> _Given data_
= Beginning of Section =
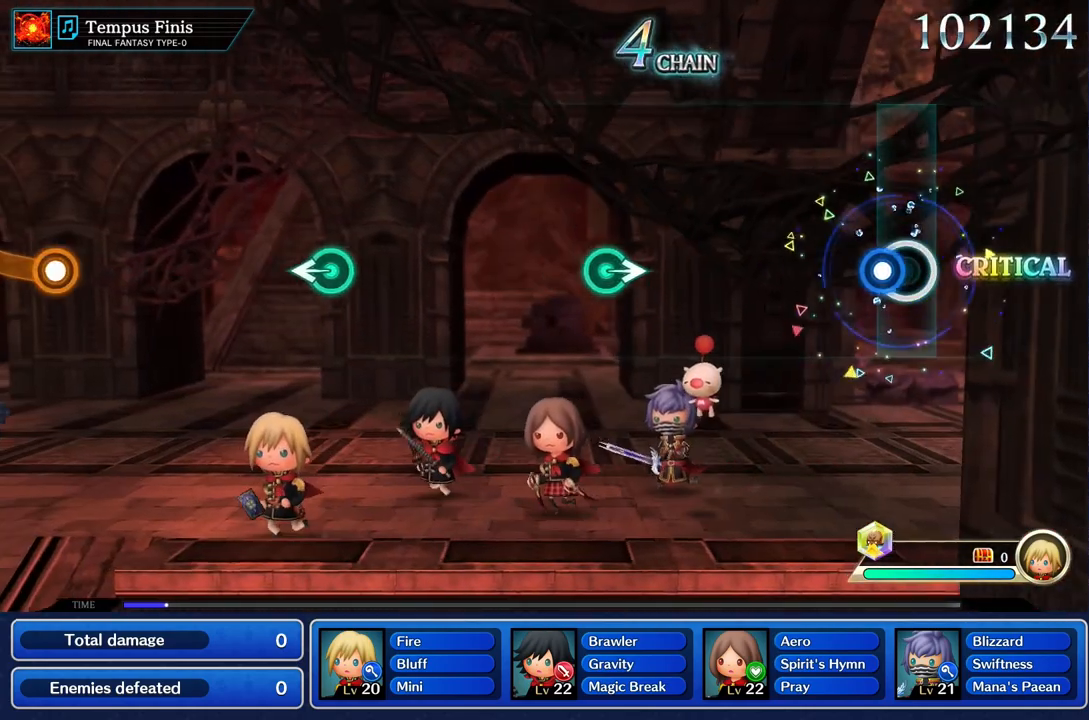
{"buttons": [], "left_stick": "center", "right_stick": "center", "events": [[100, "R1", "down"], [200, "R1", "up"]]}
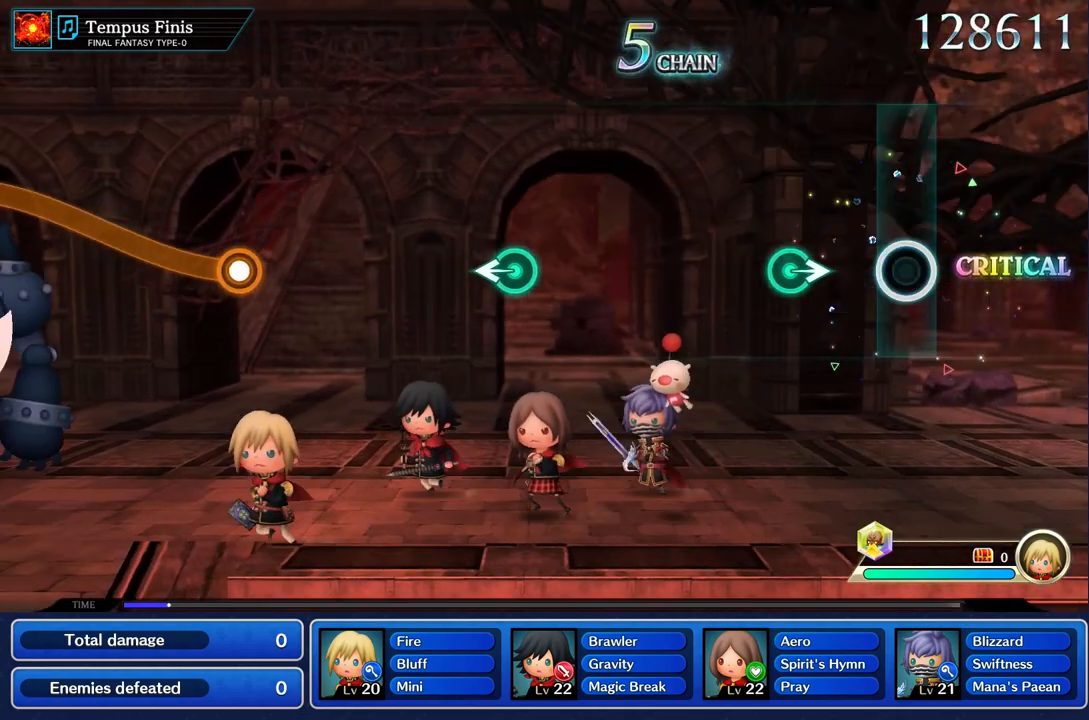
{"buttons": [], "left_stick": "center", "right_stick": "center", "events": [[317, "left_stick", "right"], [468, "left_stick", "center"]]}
= End of Section =
= Beginning of Section =
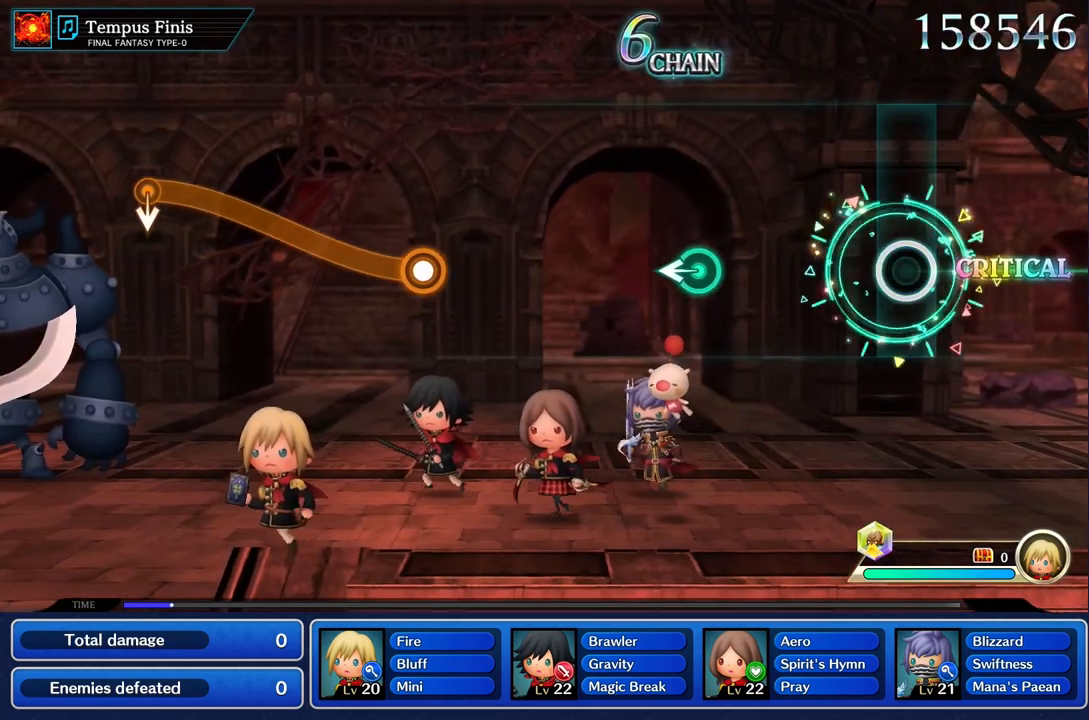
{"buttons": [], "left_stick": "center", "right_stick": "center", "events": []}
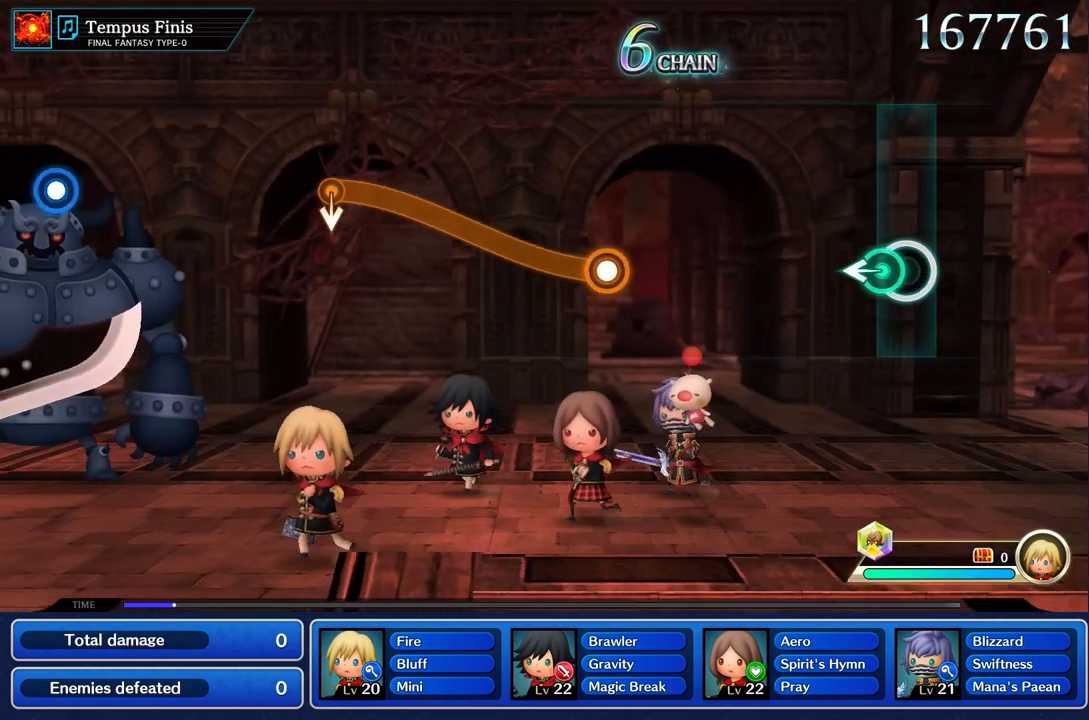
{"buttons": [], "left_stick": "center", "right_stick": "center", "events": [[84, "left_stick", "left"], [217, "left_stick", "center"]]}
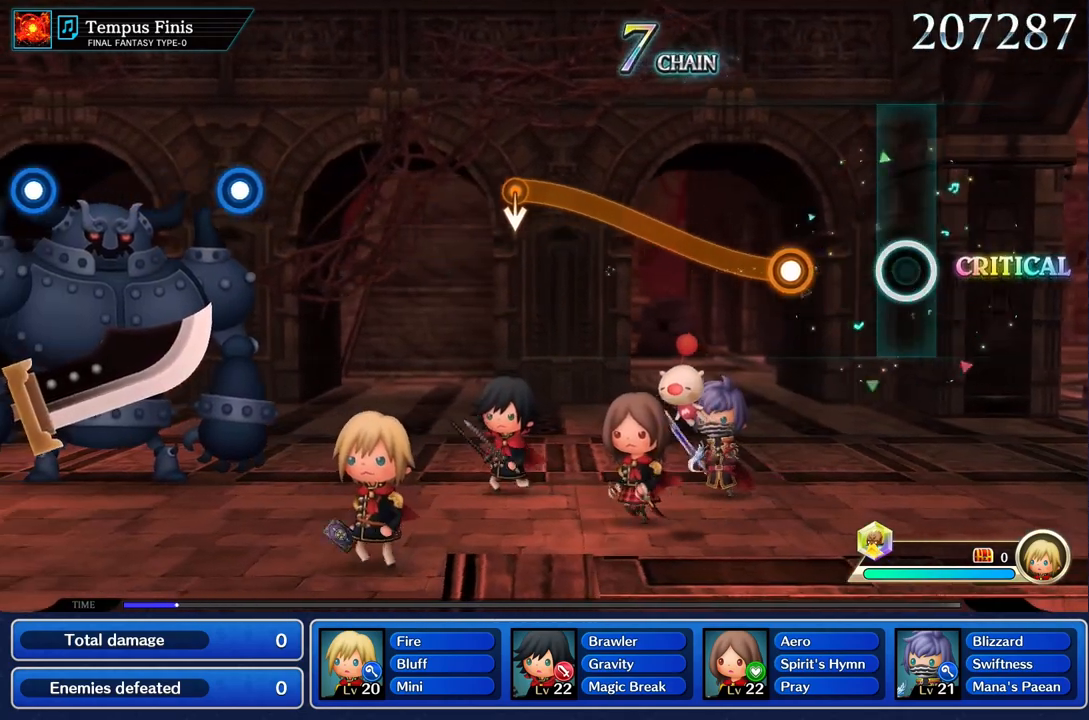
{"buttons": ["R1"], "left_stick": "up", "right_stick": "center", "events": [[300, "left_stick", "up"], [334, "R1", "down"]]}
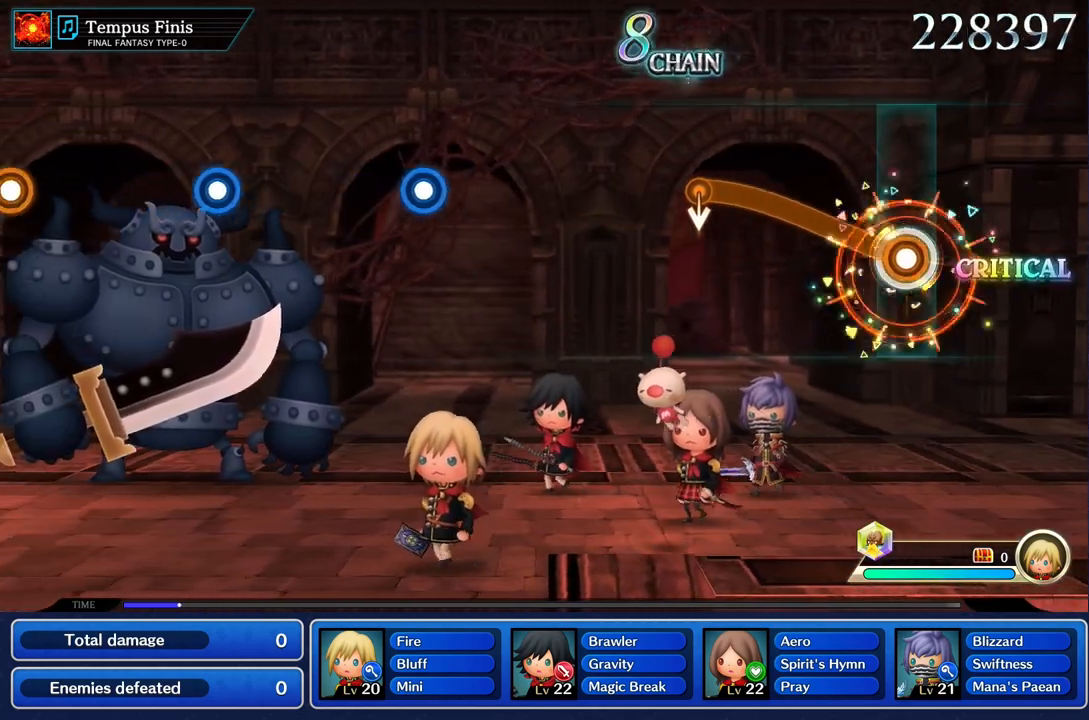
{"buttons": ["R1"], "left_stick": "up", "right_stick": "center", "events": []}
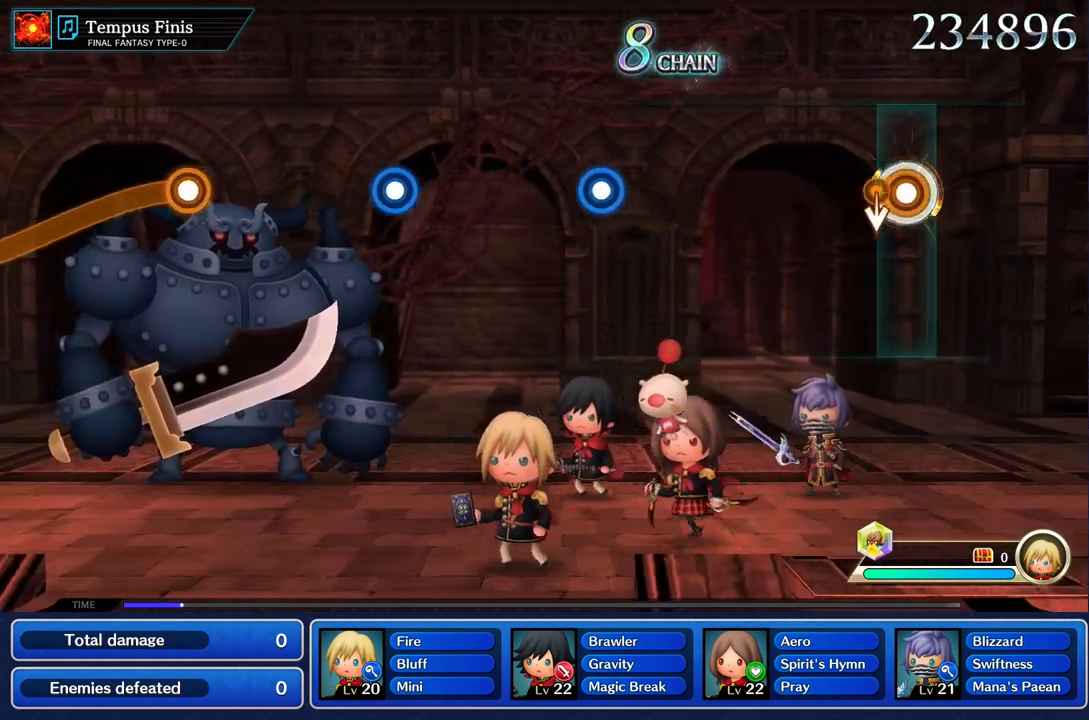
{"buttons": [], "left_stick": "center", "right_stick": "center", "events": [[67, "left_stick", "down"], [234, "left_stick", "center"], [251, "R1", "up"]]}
= End of Section =
> _Task directions_
Every line of the listing above that includes "down" should be copied out.

> _Output for this task_
{"buttons": [], "left_stick": "center", "right_stick": "center", "events": [[100, "R1", "down"], [200, "R1", "up"]]}
{"buttons": ["R1"], "left_stick": "up", "right_stick": "center", "events": [[300, "left_stick", "up"], [334, "R1", "down"]]}
{"buttons": [], "left_stick": "center", "right_stick": "center", "events": [[67, "left_stick", "down"], [234, "left_stick", "center"], [251, "R1", "up"]]}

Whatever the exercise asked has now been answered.